What is being asked – A verbatim copy of the records below, pictures omitted, is the task.

:::::

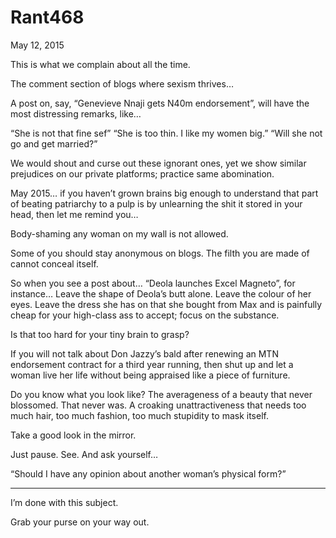 # Rant468


May 12, 2015

This is what we complain about all the time.

The comment section of blogs where sexism thrives…

A post on, say, “Genevieve Nnaji gets N40m endorsement”, will have the most distressing remarks, like…

“She is not that fine sef”
“She is too thin. I like my women big.”
“Will she not go and get married?”

We would shout and curse out these ignorant ones, yet we show similar prejudices on our private platforms; practice same abomination.

May 2015… if you haven’t grown brains big enough to understand that part of beating patriarchy to a pulp is by unlearning the shit it stored in your head, then let me remind you…

Body-shaming any woman on my wall is not allowed.

Some of you should stay anonymous on blogs. The filth you are made of cannot conceal itself.

So when you see a post about… “Deola launches Excel Magneto”, for instance…
Leave the shape of Deola’s butt alone. Leave the colour of her eyes. Leave the dress she has on that she bought from Max and is painfully cheap for your high-class ass to accept; focus on the substance.

Is that too hard for your tiny brain to grasp?

If you will not talk about Don Jazzy’s bald after renewing an MTN endorsement contract for a third year running, then shut up and let a woman live her life without being appraised like a piece of furniture.

Do you know what you look like? The averageness of a beauty that never blossomed. That never was.
A croaking unattractiveness that needs too much hair, too much fashion, too much stupidity to mask itself.

Take a good look in the mirror.

Just pause. See. And ask yourself…

“Should I have any opinion about another woman’s physical form?”
***
I’m done with this subject.

Grab your purse on your way out.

:::::

Answer box –
 # Rant468


May 12, 2015

This is what we complain about all the time.

The comment section of blogs where sexism thrives…

A post on, say, “Genevieve Nnaji gets N40m endorsement”, will have the most distressing remarks, like…

“She is not that fine sef”
“She is too thin. I like my women big.”
“Will she not go and get married?”

We would shout and curse out these ignorant ones, yet we show similar prejudices on our private platforms; practice same abomination.

May 2015… if you haven’t grown brains big enough to understand that part of beating patriarchy to a pulp is by unlearning the shit it stored in your head, then let me remind you…

Body-shaming any woman on my wall is not allowed.

Some of you should stay anonymous on blogs. The filth you are made of cannot conceal itself.

So when you see a post about… “Deola launches Excel Magneto”, for instance…
Leave the shape of Deola’s butt alone. Leave the colour of her eyes. Leave the dress she has on that she bought from Max and is painfully cheap for your high-class ass to accept; focus on the substance.

Is that too hard for your tiny brain to grasp?

If you will not talk about Don Jazzy’s bald after renewing an MTN endorsement contract for a third year running, then shut up and let a woman live her life without being appraised like a piece of furniture.

Do you know what you look like? The averageness of a beauty that never blossomed. That never was.
A croaking unattractiveness that needs too much hair, too much fashion, too much stupidity to mask itself.

Take a good look in the mirror.

Just pause. See. And ask yourself…

“Should I have any opinion about another woman’s physical form?”
***
I’m done with this subject.

Grab your purse on your way out.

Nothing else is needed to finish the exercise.